[Start of section]

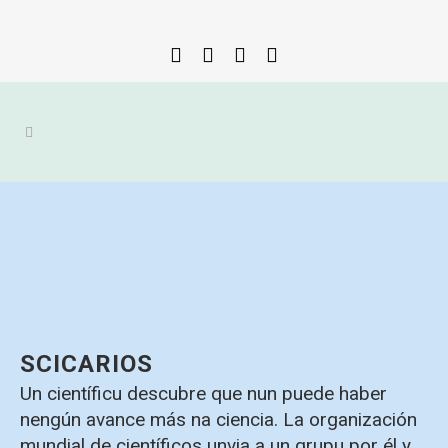
SCICARIOS
Un científicu descubre que nun puede haber
nengún avance más na ciencia. La organización
mundial de científicos unvia a un grupu por él y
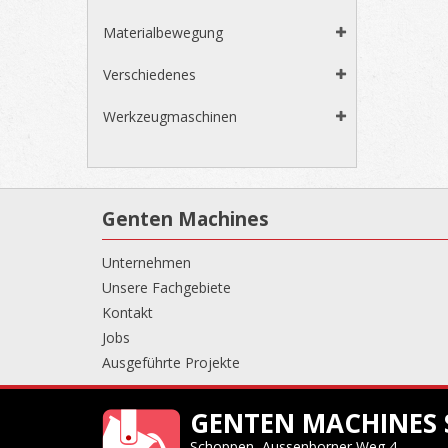
Materialbewegung
Verschiedenes
Werkzeugmaschinen
Genten Machines
Unternehmen
Unsere Fachgebiete
Kontakt
Jobs
Ausgeführte Projekte
GENTEN MACHINES 
Schoppen, Aussenborner Weg 4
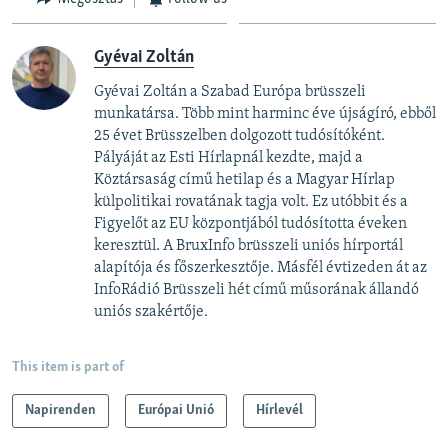
Gyévai Zoltán
Gyévai Zoltán a Szabad Európa brüsszeli
munkatársa. Több mint harminc éve újságíró, ebből
25 évet Brüsszelben dolgozott tudósítóként.
Pályáját az Esti Hírlapnál kezdte, majd a
Köztársaság című hetilap és a Magyar Hírlap
külpolitikai rovatának tagja volt. Ez utóbbit és a
Figyelőt az EU központjából tudósította éveken
keresztül. A BruxInfo brüsszeli uniós hírportál
alapítója és főszerkesztője. Másfél évtizeden át az
InfoRádió Brüsszeli hét című műsorának állandó
uniós szakértője.
This item is part of
Napirenden
Európai Unió
Hírlevél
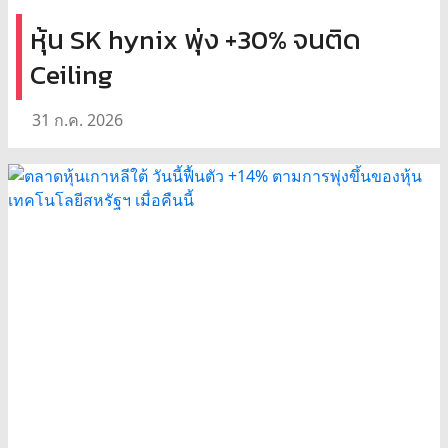
หุ้น SK hynix พุ่ง +30% จนติด
Ceiling
31 ก.ค. 2026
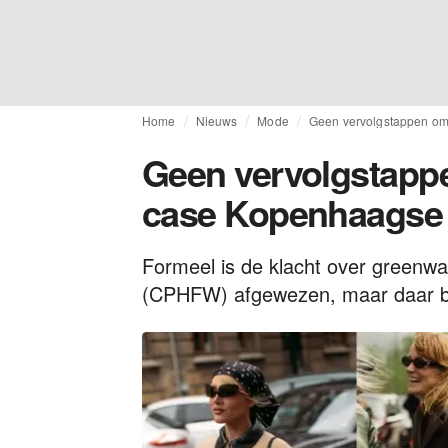
Home
Nieuws
Mode
Geen vervolgstappen o
Geen vervolgstapp
case Kopenhaags
Formeel is de klacht over greenw
(CPHFW) afgewezen, maar daar blijf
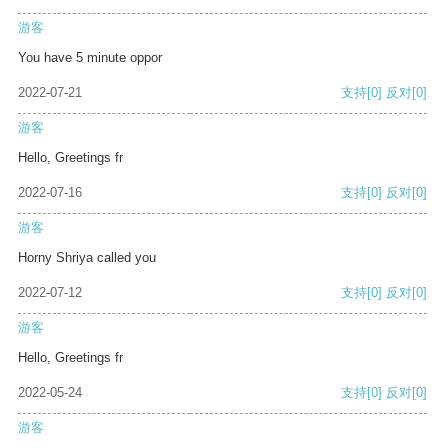
游客
You have 5 minute oppor
2022-07-21
支持
[0]
反对
[0]
游客
Hello, Greetings fr
2022-07-16
支持
[0]
反对
[0]
游客
Horny Shriya called you
2022-07-12
支持
[0]
反对
[0]
游客
Hello, Greetings fr
2022-05-24
支持
[0]
反对
[0]
游客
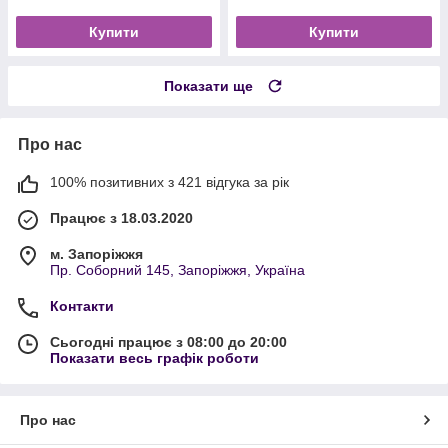
Купити
Купити
Показати ще
Про нас
100% позитивних з 421 відгука за рік
Працює з 18.03.2020
м. Запоріжжя
Пр. Соборний 145, Запоріжжя, Україна
Контакти
Сьогодні працює з 08:00 до 20:00
Показати весь графік роботи
Про нас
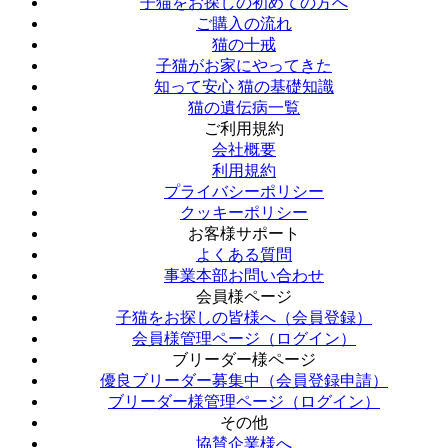
子猫をお探しの初めての方へ
ご購入の流れ
猫の十戒
子猫がお家にやってきた
知って安心 猫の基礎知識
猫の遺伝病一覧
ご利用規約
会社概要
利用規約
プライバシーポリシー
クッキーポリシー
お客様サポート
よくある質問
事業本部お問い合わせ
会員様ページ
子猫をお探しの皆様へ（会員登録）
会員様管理ページ（ログイン）
ブリーダー様ページ
優良ブリーダー募集中（会員登録申請）
ブリーダー様管理ページ（ログイン）
その他
協賛企業様へ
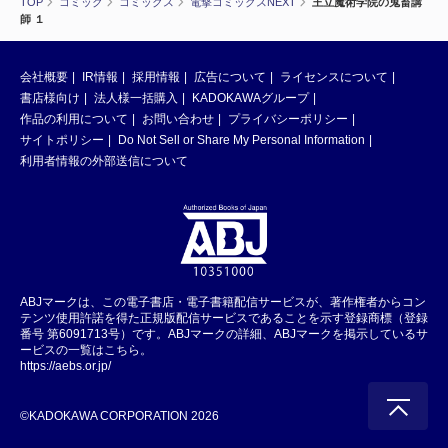
TOP
コミック
コミックス
電撃コミックスNEXT
王立魔術学院の鬼畜講
師 １
会社概要
IR情報
採用情報
広告について
ライセンスについて
書店様向け
法人様一括購入
KADOKAWAグループ
作品の利用について
お問い合わせ
プライバシーポリシー
サイトポリシー
Do Not Sell or Share My Personal Information
利用者情報の外部送信について
ABJマークは、この電子書店・電子書籍配信サービスが、著作権者からコン
テンツ使用許諾を得た正規版配信サービスであることを示す登録商標（登録
番号 第6091713号）です。ABJマークの詳細、ABJマークを掲示しているサ
ービスの一覧はこちら。
https://aebs.or.jp/
©KADOKAWA CORPORATION 2026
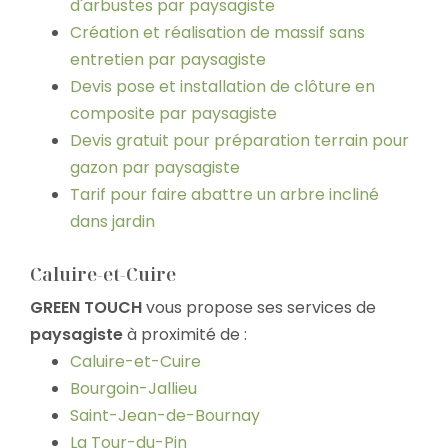
d'arbustes par paysagiste
Création et réalisation de massif sans
entretien par paysagiste
Devis pose et installation de clôture en
composite par paysagiste
Devis gratuit pour préparation terrain pour
gazon par paysagiste
Tarif pour faire abattre un arbre incliné
dans jardin
Caluire-et-Cuire
GREEN TOUCH
vous propose ses services de
paysagiste
à proximité de :
Caluire-et-Cuire
Bourgoin-Jallieu
Saint-Jean-de-Bournay
La Tour-du-Pin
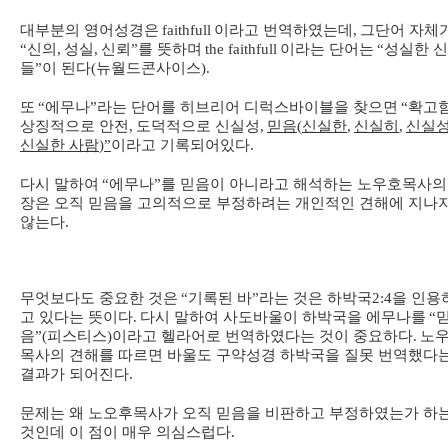
대부분의 영어성경은
faithfull
이라고 번역하였는데
,
그
단어 자체
“
신의
,
성실
,
신뢰
”
를 뜻하며
the faithfull
이라는 단어는
“
성실한 
들
”
이 된다
(
뉴월드콘사이스
).
또
“
에무나
”
라는 단어를 히브리어 디럭스바이블을 찾으면
“
확고
상징적으로 안전
,
도덕적으로 신실성
,
믿음
(
신실한
,
신실히
,
신실
신실한 사람
)”
이라고 기록되어있다
.
다시 말하여
“
에무나
”
를 믿음이 아니라고 해석하는 노우호목사의
장은 오직 믿음을 고의적으로 부정하려는 개인적인 견해에 지나
않는다
.
무엇보다도 중요한 것은
“
기록된 바
”
라는 것은 하박국
2:4
을 인용
고 있다는 뜻이다
.
다시 말하여 사도바울이 하박국을 에무나를
“
음
”(
피스티스
)
이라고 헬라어로 번역하였다는 것이 중요하다
.
노
목사의 견해를 따르면 바울도 구약성경 하박국을 질못 번역했다
결과가 되어진다
.
문제는 왜 노오후목사가 오직 믿음을 비판하고 부정하였는가 하
것인데 이 점이 매우 의심스럽다
.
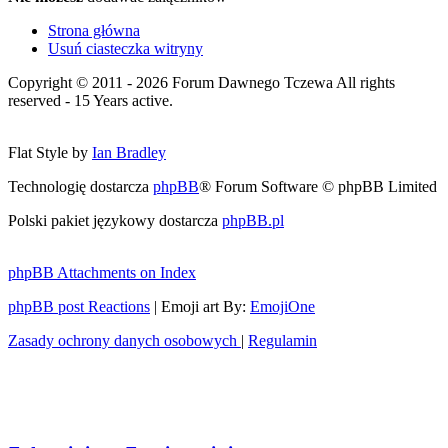
Strona główna
Usuń ciasteczka witryny
Copyright © 2011 - 2026 Forum Dawnego Tczewa All rights
reserved - 15 Years active.
Flat Style by
Ian Bradley
Technologię dostarcza
phpBB
® Forum Software © phpBB Limited
Polski pakiet językowy dostarcza
phpBB.pl
phpBB Attachments on Index
phpBB post Reactions
| Emoji art By:
EmojiOne
Zasady ochrony danych osobowych
|
Regulamin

[End of section]

**Directions**
Set down the material above word for word and skip its pictures.

**Result of this exercise**
SCICARIOS
Un científicu descubre que nun puede haber
nengún avance más na ciencia. La organización
mundial de científicos unvia a un grupu por él y
Materialbewegung
Verschiedenes
Werkzeugmaschinen
Genten Machines
Unternehmen
Unsere Fachgebiete
Kontakt
Jobs
Ausgeführte Projekte
GENTEN MACHINES 
Schoppen, Aussenborner Weg 4
Gyévai Zoltán
Gyévai Zoltán a Szabad Európa brüsszeli
munkatársa. Több mint harminc éve újságíró, ebből
25 évet Brüsszelben dolgozott tudósítóként.
Pályáját az Esti Hírlapnál kezdte, majd a
Köztársaság című hetilap és a Magyar Hírlap
külpolitikai rovatának tagja volt. Ez utóbbit és a
Figyelőt az EU központjából tudósította éveken
keresztül. A BruxInfo brüsszeli uniós hírportál
alapítója és főszerkesztője. Másfél évtizeden át az
InfoRádió Brüsszeli hét című műsorának állandó
uniós szakértője.
This item is part of
Napirenden
Európai Unió
Hírlevél
หุ้น SK hynix พุ่ง +30% จนติด
Ceiling
31 ก.ค. 2026
Home
Nieuws
Mode
Geen vervolgstappen o
Geen vervolgstapp
case Kopenhaags
Formeel is de klacht over greenw
(CPHFW) afgewezen, maar daar blijf
游客
You have 5 minute oppor
2022-07-21
支持
[0]
反对
[0]
游客
Hello, Greetings fr
2022-07-16
支持
[0]
反对
[0]
游客
Horny Shriya called you
2022-07-12
支持
[0]
反对
[0]
游客
Hello, Greetings fr
2022-05-24
支持
[0]
反对
[0]
游客
Купити
Купити
Показати ще
Про нас
100% позитивних з 421 відгука за рік
Працює з 18.03.2020
м. Запоріжжя
Пр. Соборний 145, Запоріжжя, Україна
Контакти
Сьогодні працює з 08:00 до 20:00
Показати весь графік роботи
Про нас
子猫をお探しの初めての方へ
ご購入の流れ
猫の十戒
子猫がお家にやってきた
知って安心 猫の基礎知識
猫の遺伝病一覧
ご利用規約
会社概要
利用規約
プライバシーポリシー
クッキーポリシー
お客様サポート
よくある質問
事業本部お問い合わせ
会員様ページ
子猫をお探しの皆様へ（会員登録）
会員様管理ページ（ログイン）
ブリーダー様ページ
優良ブリーダー募集中（会員登録申請）
ブリーダー様管理ページ（ログイン）
その他
協賛企業様へ
TOP
コミック
コミックス
電撃コミックスNEXT
王立魔術学院の鬼畜講
師 １
会社概要
IR情報
採用情報
広告について
ライセンスについて
書店様向け
法人様一括購入
KADOKAWAグループ
作品の利用について
お問い合わせ
プライバシーポリシー
サイトポリシー
Do Not Sell or Share My Personal Information
利用者情報の外部送信について
ABJマークは、この電子書店・電子書籍配信サービスが、著作権者からコン
テンツ使用許諾を得た正規版配信サービスであることを示す登録商標（登録
番号 第6091713号）です。ABJマークの詳細、ABJマークを掲示しているサ
ービスの一覧はこちら。
https://aebs.or.jp/
©KADOKAWA CORPORATION 2026
d'arbustes par paysagiste
Création et réalisation de massif sans
entretien par paysagiste
Devis pose et installation de clôture en
composite par paysagiste
Devis gratuit pour préparation terrain pour
gazon par paysagiste
Tarif pour faire abattre un arbre incliné
dans jardin
Caluire-et-Cuire
GREEN TOUCH
vous propose ses services de
paysagiste
à proximité de :
Caluire-et-Cuire
Bourgoin-Jallieu
Saint-Jean-de-Bournay
La Tour-du-Pin
대부분의 영어성경은
faithfull
이라고 번역하였는데
,
그
단어 자체
“
신의
,
성실
,
신뢰
”
를 뜻하며
the faithfull
이라는 단어는
“
성실한 
들
”
이 된다
(
뉴월드콘사이스
).
또
“
에무나
”
라는 단어를 히브리어 디럭스바이블을 찾으면
“
확고
상징적으로 안전
,
도덕적으로 신실성
,
믿음
(
신실한
,
신실히
,
신실
신실한 사람
)”
이라고 기록되어있다
.
다시 말하여
“
에무나
”
를 믿음이 아니라고 해석하는 노우호목사의
장은 오직 믿음을 고의적으로 부정하려는 개인적인 견해에 지나
않는다
.
무엇보다도 중요한 것은
“
기록된 바
”
라는 것은 하박국
2:4
을 인용
고 있다는 뜻이다
.
다시 말하여 사도바울이 하박국을 에무나를
“
음
”(
피스티스
)
이라고 헬라어로 번역하였다는 것이 중요하다
.
노
목사의 견해를 따르면 바울도 구약성경 하박국을 질못 번역했다
결과가 되어진다
.
문제는 왜 노오후목사가 오직 믿음을 비판하고 부정하였는가 하
것인데 이 점이 매우 의심스럽다
.
Strona główna
Usuń ciasteczka witryny
Copyright © 2011 - 2026 Forum Dawnego Tczewa All rights
reserved - 15 Years active.
Flat Style by
Ian Bradley
Technologię dostarcza
phpBB
® Forum Software © phpBB Limited
Polski pakiet językowy dostarcza
phpBB.pl
phpBB Attachments on Index
phpBB post Reactions
| Emoji art By:
EmojiOne
Zasady ochrony danych osobowych
|
Regulamin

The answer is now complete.